§ **WHAT IS EXPECTED**:
Between the line containing "feature request for btrfs subvolume selection, due: Sep" and the line containing "No mountpoints created under /media (antiX), owner: Monika" lies a run of lines; give that run again exactly, with both of those lines, and nothing else from the entries below.

§ **DATA SUPPLIED**:
* * * * * * *

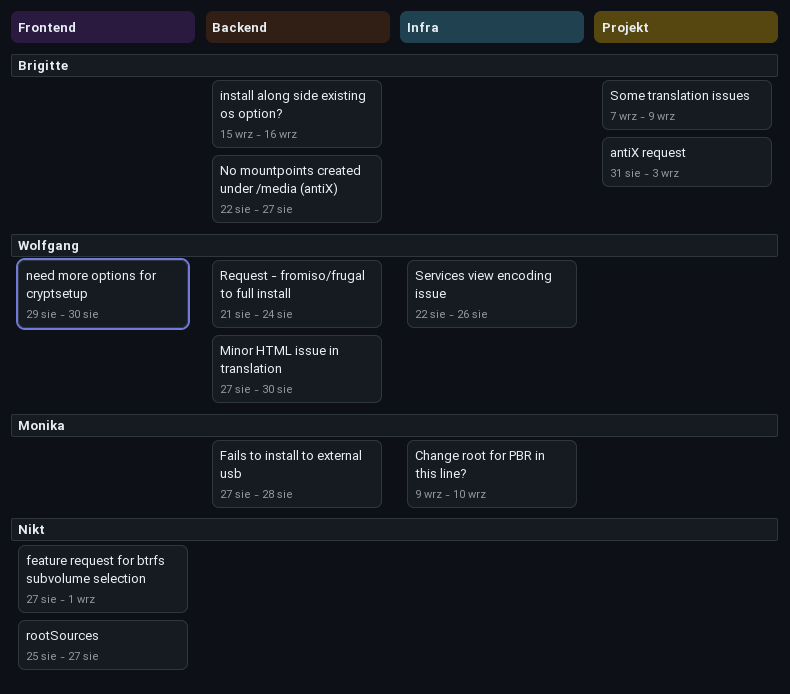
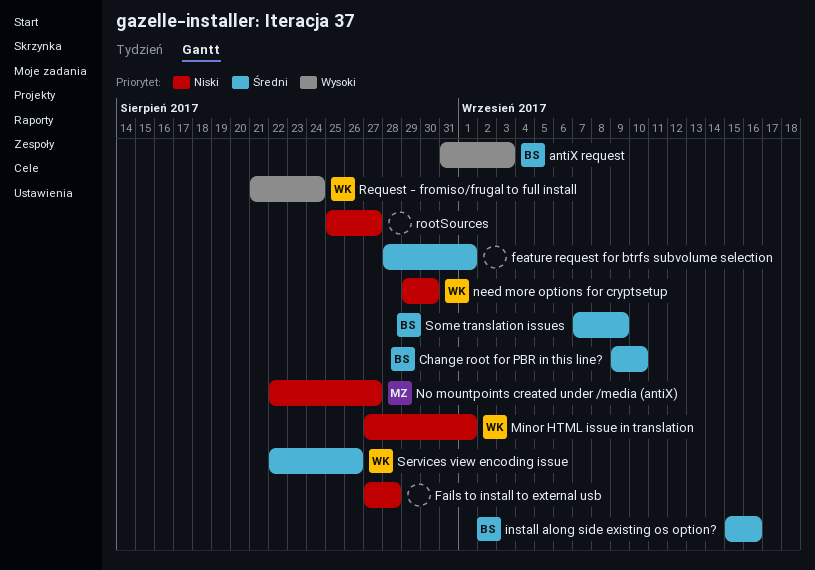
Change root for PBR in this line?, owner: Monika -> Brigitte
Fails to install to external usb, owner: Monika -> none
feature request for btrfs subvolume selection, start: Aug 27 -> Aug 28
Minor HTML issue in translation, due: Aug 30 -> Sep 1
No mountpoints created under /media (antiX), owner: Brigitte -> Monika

* * * * * * *

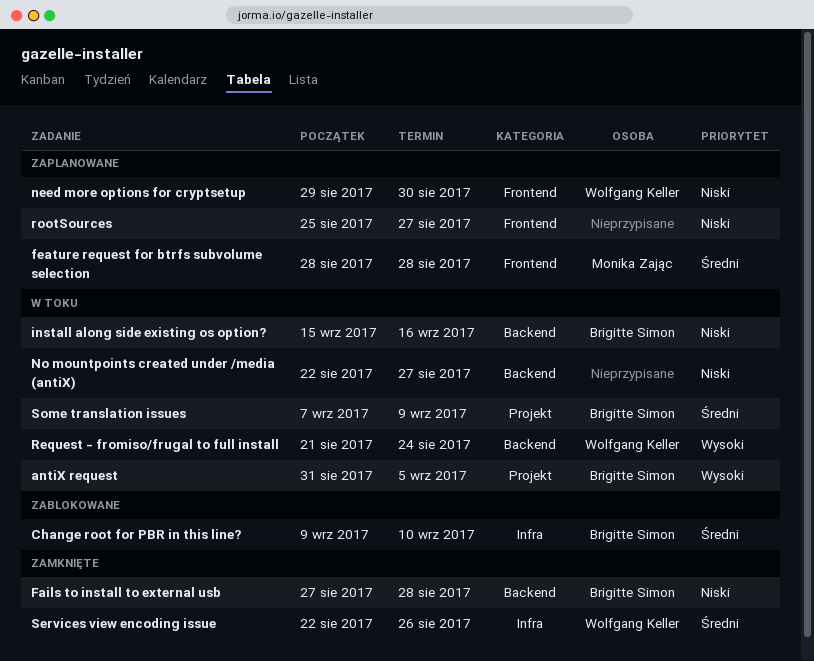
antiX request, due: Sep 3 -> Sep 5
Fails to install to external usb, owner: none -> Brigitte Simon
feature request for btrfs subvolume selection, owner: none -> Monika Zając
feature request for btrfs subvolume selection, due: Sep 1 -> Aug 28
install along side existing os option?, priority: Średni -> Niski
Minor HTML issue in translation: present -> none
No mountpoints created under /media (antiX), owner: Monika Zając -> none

* * * * * * *

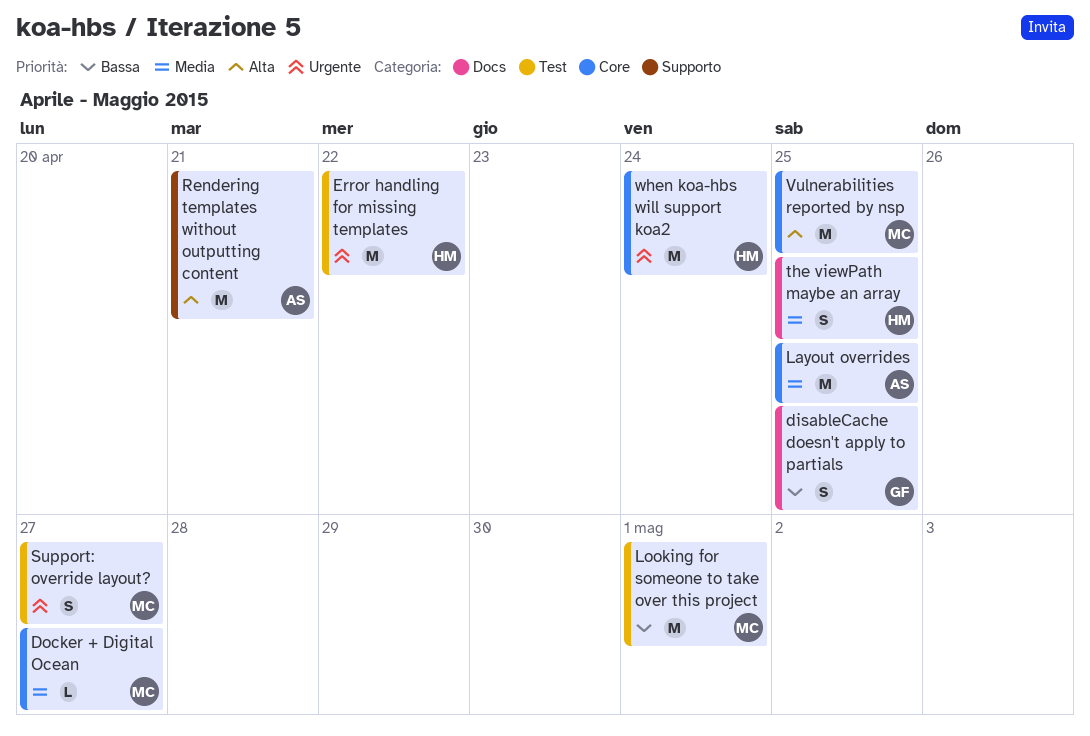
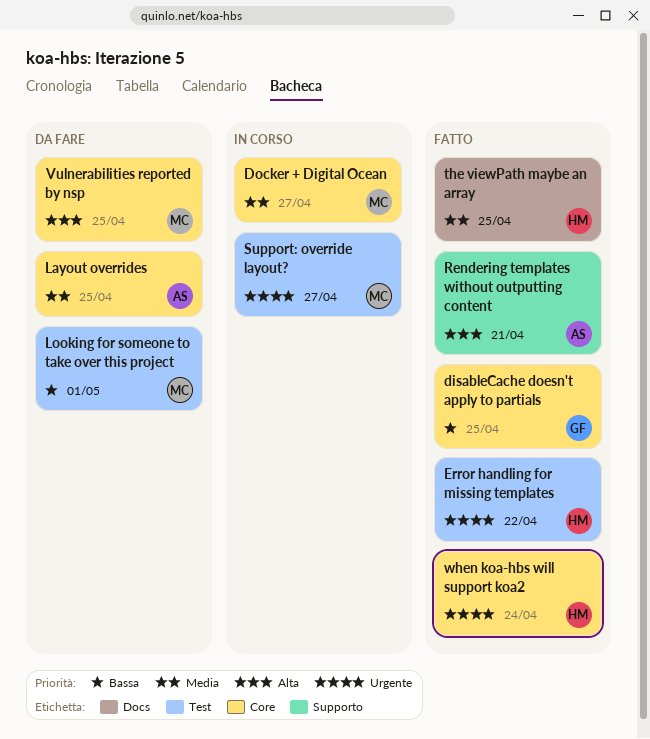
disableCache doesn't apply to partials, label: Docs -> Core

* * * * * * *

§ **ANSWER FOR THE TASK**:
feature request for btrfs subvolume selection, due: Sep 1 -> Aug 28
install along side existing os option?, priority: Średni -> Niski
Minor HTML issue in translation: present -> none
No mountpoints created under /media (antiX), owner: Monika Zając -> none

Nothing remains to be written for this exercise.